Paz con alfileres
Este 2020, Bolivia atraviesa por un periodo político lleno de gestos admirables, pero también de acciones ruines y mal meditadas. En cuestión de minutos, el consumo de noticias puede llevarte del júbilo al pesar o al miedo. No nos inquietemos, pasa en cualquier sociedad que cruza de una orilla a otra.
Lo que enseñan los manuales de la Ciencia Política es que una transición es un momento en el que todos sabemos adónde no queremos regresar, pero aún no tenemos claro hacia dónde vamos. Catorce años de sectarismo y mezquindad monopartidista nos han llevado a aferrarnos a la plena vigencia de la Constitución, cuya esencia sabia e irreductible fue poner límites a la reelección presidencial. En magníficas jornadas de sufragio y protesta, los bolivianos hemos sido la valla de protección de la primera Carta Magna aprobada y ratificada por el sufragio. Nadie se imaginó que el primer violador de la Constitución iba a ser el mismo hombre que encabezó su redacción y puesta en vigencia. Evo quiso pisotear su legado y le advertimos que éste ya es nuestro, que ya no le pertenece. Por eso ahora juega angustiado y rebelde desde Buenos Aires con la idea de demolerlo todo (milicias).
Para que una transición funcione bien es preciso que los protagonistas del acontecer patrio hayan renunciado previamente al uso de la violencia. Eso sucede únicamente cuando nadie es capaz de imponerle a fuerza nada a sus adversarios. El vacío de poder que experimentamos entre el 10 y el 12 de noviembre del año pasado ratificó la existencia de tal configuración de fuerzas en Bolivia. Ni los movilizados del MAS fueron capaces de retener el poder a pesar del vértigo creado por sus renuncias, ni los ya para entonces asustados impulsores de las pititas estaban en condiciones de cancelar las operaciones del masismo en su repliegue táctico, se agazaparon y esperaron. Tras la proliferación de amenazas incumplidas, al final, sobrevino una calma que solo fue lacerada por los hechos dolorosos de Sacaba y Senkata. Las instituciones salieron entonces de su perplejidad y fueron capaces de absorber el temperamento de la gente. Sin custodia, a rostro descubierto, en varias horas de deliberación, el viejo Palacio de la plaza Murillo sirvió para deponer la guerra. Fidel Surco y Arturo Murillo sellaron la jornada y apaciguaron los remezones. Fue la iniciativa fundante de la transición y la revalidación de Jeanine Añez como conductora. Ahora solo falta que ni se le ocurra ser candidata.

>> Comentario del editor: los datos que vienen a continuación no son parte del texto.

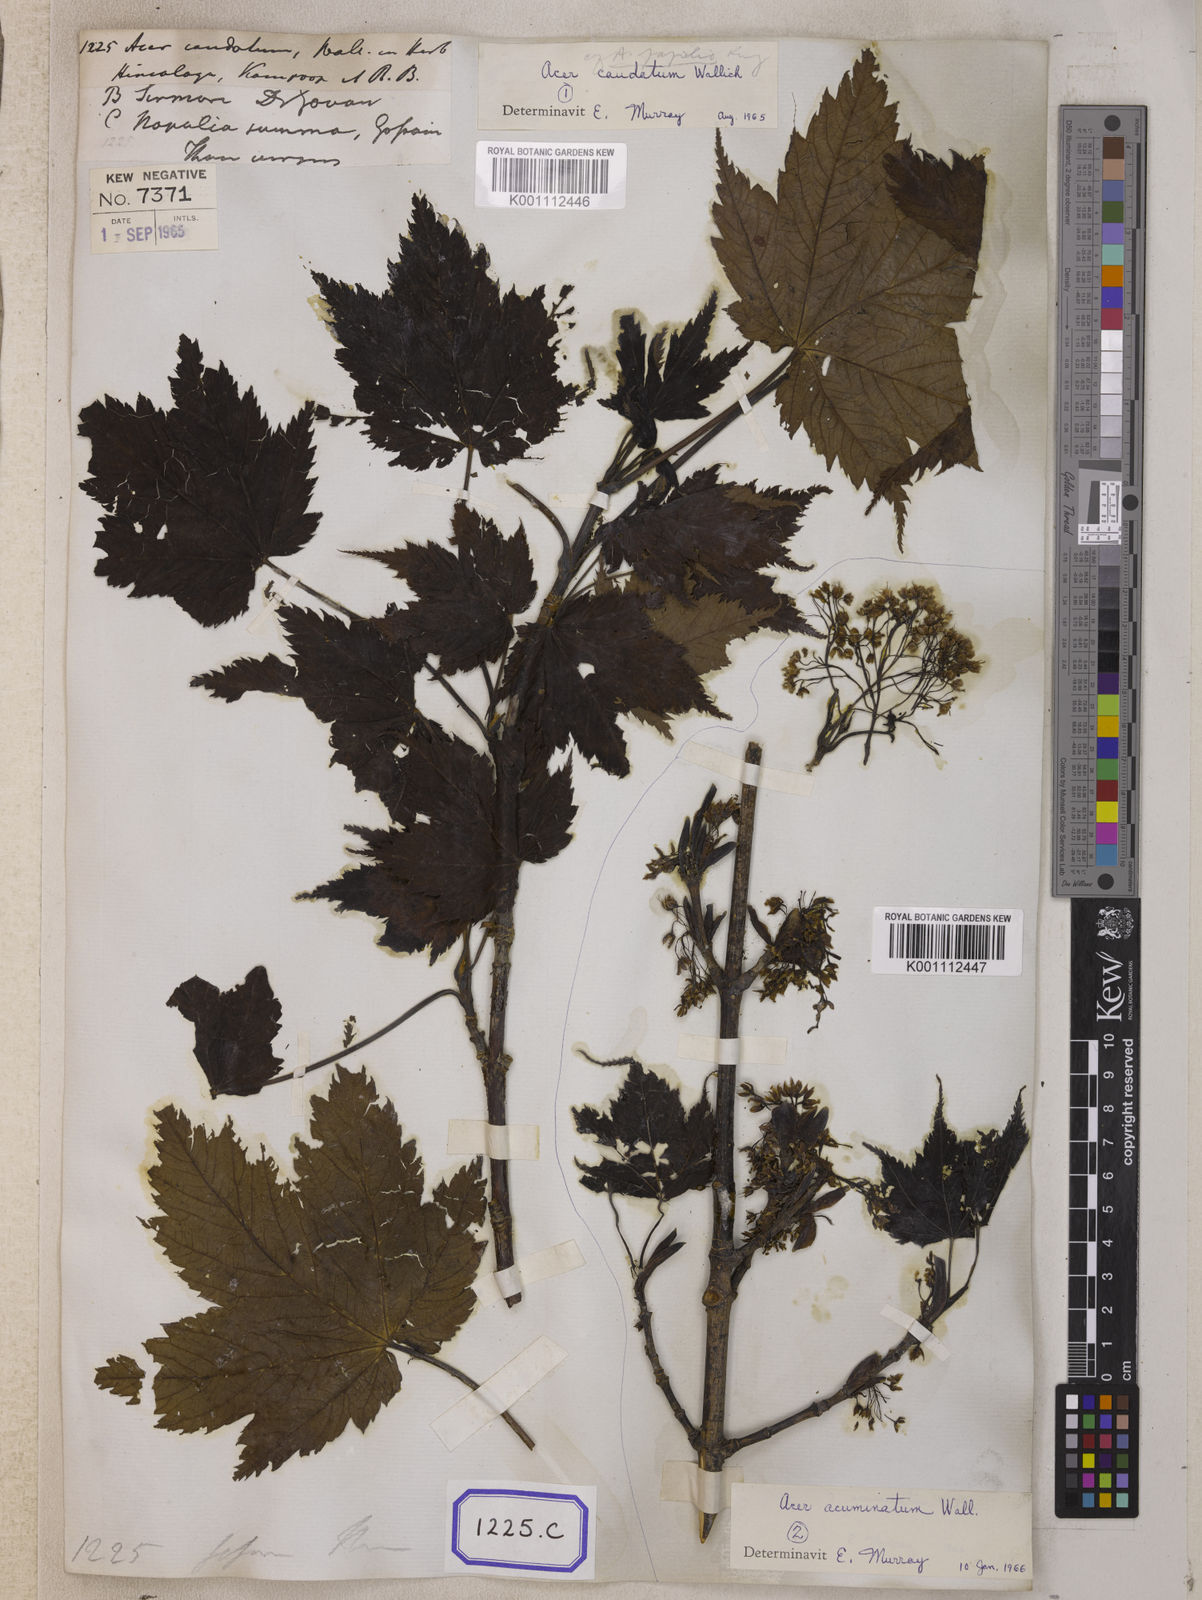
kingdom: Plantae
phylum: Tracheophyta
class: Magnoliopsida
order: Sapindales
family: Sapindaceae
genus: Acer
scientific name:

La transición boliviana quedó abierta en el instante en que los horizontes de “guerra civil” y “golpe de estado” se diluyeron juntos en aquella madrugada. Ni el MAS puede organizar milicias, ni la antigua oposición catapultada al gobierno puede aplastar los pilares del régimen anestesiado. He ahí la paz sostenida con alfileres de estos meses.
Pero claro, la situación no será estática jamás. Cada día decenas piezas se mueven incansables en este gran tablero de avances y retrocesos. Las manuales dicen que los timoneles de esta travesía deben ser los “blandos”, nunca “los duros”. Éstos últimos son necesarios, pero al final, urge que pierdan la partida. Dicho en otras palabras, es tiempo de palomas, nunca de halcones. Por eso cada que el ministro Murillo abre una nueva celda o se pone a columpiar esposas de acero delante de las cámaras, esta paz con alfileres se convulsiona en un vértigo tenaz. Del otro lado, cada que Evo Morales recita frases de Mao o el Che, la transición tiembla, obligando a Eva Copa o a David Choquehuanca a mostrarse cautos y avergonzados. Paso a paso, los termocéfalos de la coyuntura, los de izquierda y derecha, deben ir mudando hacia los márgenes para dar paso a la incertidumbre de unas elecciones que carecen de un ganador o una ganadora segura.
En el camino se irán restituyendo gradualmente las sanas fronteras entre el estado y la sociedad civil. Por ejemplo, los medios de comunicación, a los que el esquema mafioso dirigido por García Linera les impuso un grillete de hierro, ya han comenzado a ventilarse. Cada día se confirma el modo en que ATB, PAT, Abya Yala televisión o “La Razón” fueron humillados por más de una década de indigno “control remoto”. Cuando en 2014, Raúl Peñaranda publicó el libro, un coro de oficialistas como José Luis Exeni, Manuel Canelas, Katu Arkonada, y Sergio de la Zerda vociferaron en su contra. Reina entre todos ellos un devastador silencio y es que sus agresiones descansan hoy en el relleno sanitario de la transición.